The year is now 2001; Jason has been coming to Mother for four years. He feels useless; he is sad about the suffering his parents experience because of his condition. He yearns to be up and active, to have a purpose, to find excitement in life. To move to the beat of music like that he used to play. Hasn’t he suffered enough? Will Mother heal him now?
Every time that he comes for darshan now—which is at the end of most morning programs in San Ramon—people who have known him for years or who are seeing him now for the first time, watch intently. They see the depth of connection between Jason and Amma when their gazes lock. They see the laughter in both pairs of eyes when Jason surprises Mother with what he’s chosen for his tape player.

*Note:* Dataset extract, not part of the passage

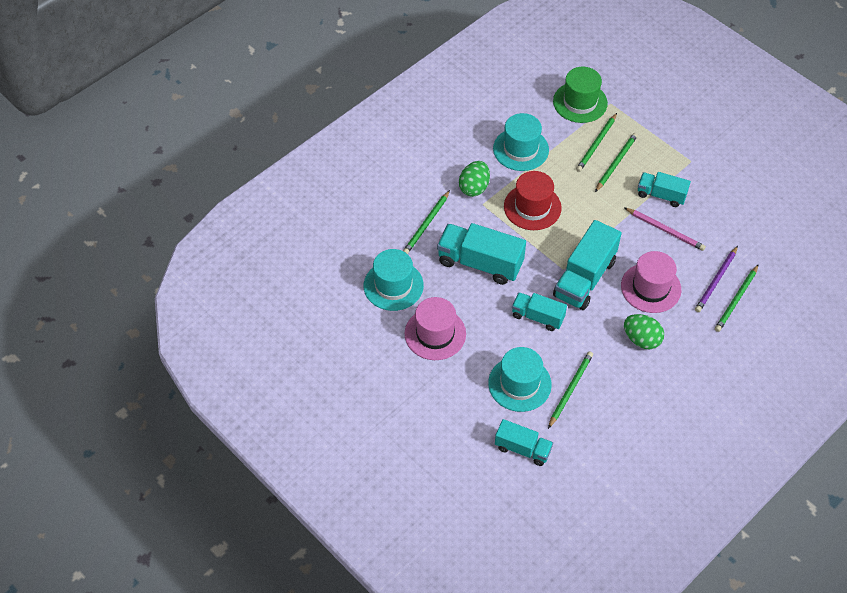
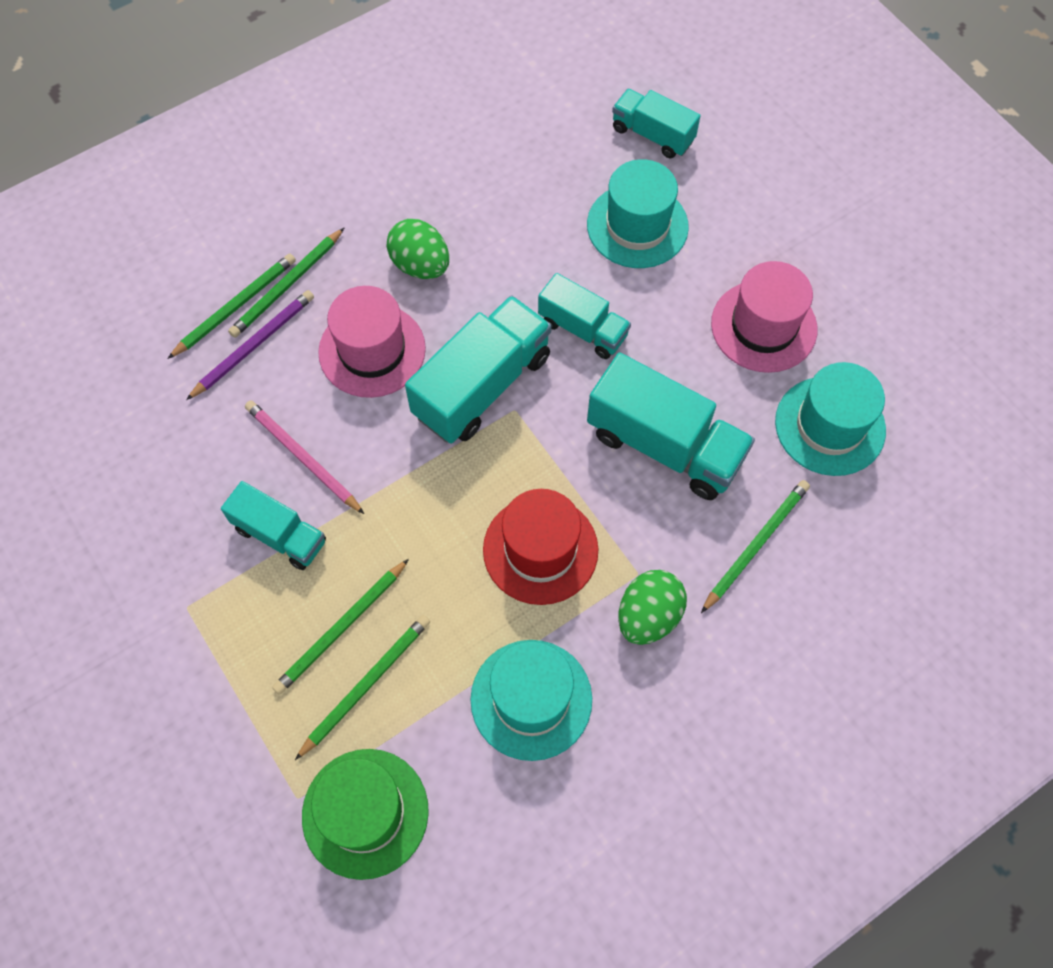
camera: 170 degrees left, 10 degrees up
(570, 390) = (559, 205): green pencil -> green pencil (287, 285)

They see the delight in both pairs of eyes when She takes from his lap the gift he has brought her —a flower or a piece of fruit. They see the tears in both pairs of eyes when his frustration and fear and pain are too much, and She feels them with him, within Her.
The watchers keep waiting for the miracle. It would be spectacular if She suddenly told him to stand—to sing, to dance! Why not? Didn’t She suck the pus from Dattan the Leper’s wounds until he was healed?
Why not? Does it mean She doesn’t, after all, love him? Unimaginable, if you see the penetrating gazes She gives him, and Her Tears. We know things Mother has said: we need to exhaust our prarabdha karmas. Mahatmas usually let themselves be bound by the laws of the universe; miracles don’t breed so much faith as the desire for more miracles. And so forth.
How must it feel to be young and of sound mind, like Jason, and to be exhausted with the depression of burdening others and of feeling you have no purpose and no hope? How can She let him go on in such pain—such physical and mental and emotional and spiritual pain?
It’s because of love. It is Her absolute compassion. It is when we are NOT rescued and yet do not give up, and when we are NOT relieved and yet keep faith, and when we are NOT coddled and yet do not turn away that our souls are stretched beyond the limits they seem to us to have. When our souls are stretched like that we are growing closer and closer to what ultimately we are meant to become. What loving mother would not do all in her power to help her darling child reach such a Goal? Is Mother less than such a mother?
Not every person is able to grow from such immense suffering; most of us are limited to the slower-paced but more humane curriculum of smaller illnesses and disappointments from which we can ultimately recuperate and say, “Well, it wasn’t something I’d have chosen, but I see how it helped me grow.” Mother must surely calculate very carefully just how much each of us can sustain—what mother wouldn’t? We know She sometimes thinks we can take more than WE think we can take (but since we’ve survived to find that out, then wasn’t She, after all right?). For those who are capable, Mother will provide the advanced and accelerated curriculum.
What potential, Mother must see in Jason, and how relentless must be Her compassion.